Either we are all human beings in this together, in which case purely nationalistic demarkations should play no part, or we are indeed nationalists and we should only consider our own. Which side of that argument you or I are on is not my point. Rather, that you cannot be on both sides at the same time.
Near-full employment should mean pay rises – but cheap imported labour
helps keep it low. Studies purporting to prove immigration has had no
such effect simply don’t capture this invisible power.
The consensus opinion is roughly as Alex Tabarrok puts it here.
Immigrants
do not take American jobs. The American economy can create as many jobs
as there are workers willing to work so long as labor markets remain
free, flexible and open to all workers on an equal basis.
Immigration
in recent decades of low-skilled workers may have lowered the wages of
domestic low-skilled workers, but the effect is likely to be small,
with estimates of wage reductions for high-school dropouts ranging from
eight percent to as little as zero percent.
As above,this is outweighed by the huge positive effect upon those who have immigrated.
Social democracy needs enough social cohesion to persuade people that
everyone benefits when resources are more fairly distributed.
Oh, very much so. Which is why "We must be more like Sweden" is not really an appropriate political policy for the UK. We are hugely more diverse culturally and therefore do not have exactly that social cohesion necessary to make such a project work. We also attempt to make such things work on a national scale, in a centralized manner, which is really not how they do it there. Their version of State supplied health care is, for example, run by the counties, with taxes raised within an area paying for health care in that area.
Now, one thing that might make such a hugely more paternal (or matriarchal if you prefer) State work for us is localism. Devolve all of that welfare state stuff down to the level of the community and we might be willing to pay for more of it as we might indeed have enough social cohesion at that level to provide political support for it.

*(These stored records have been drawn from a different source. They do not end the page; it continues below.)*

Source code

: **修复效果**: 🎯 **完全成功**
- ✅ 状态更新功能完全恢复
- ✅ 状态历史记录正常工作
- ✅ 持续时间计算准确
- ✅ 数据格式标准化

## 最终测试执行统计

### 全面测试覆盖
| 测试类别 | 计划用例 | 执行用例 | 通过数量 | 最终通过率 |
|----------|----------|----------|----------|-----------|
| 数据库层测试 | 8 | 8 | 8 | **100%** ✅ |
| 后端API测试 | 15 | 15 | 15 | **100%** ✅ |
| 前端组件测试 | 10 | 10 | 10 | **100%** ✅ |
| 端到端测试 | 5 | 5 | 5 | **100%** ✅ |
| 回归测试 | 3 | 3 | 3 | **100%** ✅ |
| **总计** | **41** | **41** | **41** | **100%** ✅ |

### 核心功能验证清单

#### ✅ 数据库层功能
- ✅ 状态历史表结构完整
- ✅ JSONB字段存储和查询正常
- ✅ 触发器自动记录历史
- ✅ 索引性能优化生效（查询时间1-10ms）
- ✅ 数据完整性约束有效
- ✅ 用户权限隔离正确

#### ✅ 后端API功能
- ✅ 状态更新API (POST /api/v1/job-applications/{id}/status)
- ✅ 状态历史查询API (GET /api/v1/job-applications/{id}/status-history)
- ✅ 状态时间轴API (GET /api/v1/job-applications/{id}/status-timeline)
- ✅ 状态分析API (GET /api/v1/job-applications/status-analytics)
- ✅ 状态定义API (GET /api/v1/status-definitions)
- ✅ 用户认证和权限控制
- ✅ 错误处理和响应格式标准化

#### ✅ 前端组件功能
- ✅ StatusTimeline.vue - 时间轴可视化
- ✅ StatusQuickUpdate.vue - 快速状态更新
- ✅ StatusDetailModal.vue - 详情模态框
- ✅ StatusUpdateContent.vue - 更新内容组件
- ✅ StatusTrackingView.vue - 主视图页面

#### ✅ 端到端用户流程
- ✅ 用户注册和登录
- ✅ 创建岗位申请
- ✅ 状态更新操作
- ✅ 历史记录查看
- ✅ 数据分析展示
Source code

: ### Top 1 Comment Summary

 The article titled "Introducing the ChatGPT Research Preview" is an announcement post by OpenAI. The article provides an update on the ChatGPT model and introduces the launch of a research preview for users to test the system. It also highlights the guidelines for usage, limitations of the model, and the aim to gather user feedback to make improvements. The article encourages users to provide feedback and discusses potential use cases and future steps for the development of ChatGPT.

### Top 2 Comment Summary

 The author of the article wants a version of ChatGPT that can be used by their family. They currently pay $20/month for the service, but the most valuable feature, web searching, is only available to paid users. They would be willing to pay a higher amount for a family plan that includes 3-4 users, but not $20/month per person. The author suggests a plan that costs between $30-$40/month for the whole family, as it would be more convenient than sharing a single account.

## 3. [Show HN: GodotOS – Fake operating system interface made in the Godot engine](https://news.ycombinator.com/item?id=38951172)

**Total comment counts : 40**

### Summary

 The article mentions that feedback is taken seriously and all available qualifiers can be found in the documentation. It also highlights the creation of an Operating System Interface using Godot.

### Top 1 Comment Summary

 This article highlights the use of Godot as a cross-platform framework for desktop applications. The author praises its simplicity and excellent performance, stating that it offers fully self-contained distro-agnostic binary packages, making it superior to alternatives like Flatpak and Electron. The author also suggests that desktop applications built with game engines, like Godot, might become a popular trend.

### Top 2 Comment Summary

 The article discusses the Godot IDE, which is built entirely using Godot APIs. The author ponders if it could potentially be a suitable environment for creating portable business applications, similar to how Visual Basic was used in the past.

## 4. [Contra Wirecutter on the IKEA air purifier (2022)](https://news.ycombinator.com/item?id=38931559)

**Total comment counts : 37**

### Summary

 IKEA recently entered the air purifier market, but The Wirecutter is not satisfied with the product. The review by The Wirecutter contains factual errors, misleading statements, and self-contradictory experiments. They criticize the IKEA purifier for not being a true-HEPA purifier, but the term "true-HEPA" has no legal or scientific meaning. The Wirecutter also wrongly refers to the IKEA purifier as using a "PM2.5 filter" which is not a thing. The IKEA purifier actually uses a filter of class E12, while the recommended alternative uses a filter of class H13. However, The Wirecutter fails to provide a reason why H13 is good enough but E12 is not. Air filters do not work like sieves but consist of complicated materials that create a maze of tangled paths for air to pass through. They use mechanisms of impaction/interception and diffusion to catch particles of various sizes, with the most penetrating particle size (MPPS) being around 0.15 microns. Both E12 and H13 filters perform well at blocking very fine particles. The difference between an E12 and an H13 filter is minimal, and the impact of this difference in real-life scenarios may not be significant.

Or we might not of course, in whch case the people, the bastards, will have spoken. But it might work, for one interesting little fact is that Sweden has a higher ratio of immigrants to population than the UK does.
Really. 5.4 % to 4%.
Just for laughs:
John Salt of University College London measures the pull factor: there
is a precise correlation between the number of people migrating and the
difference between wages at home and wages in their destination country.
That has to be the most obvious research result ever. You mean to say, shock horror, that economic migration is driven by economic factors? Ooooh, say it isn’t so Missus!
Update: Chris Dillow points out that, according to the HOS model, immigration is near irrelevant. Trade has exactly the same efect on wages.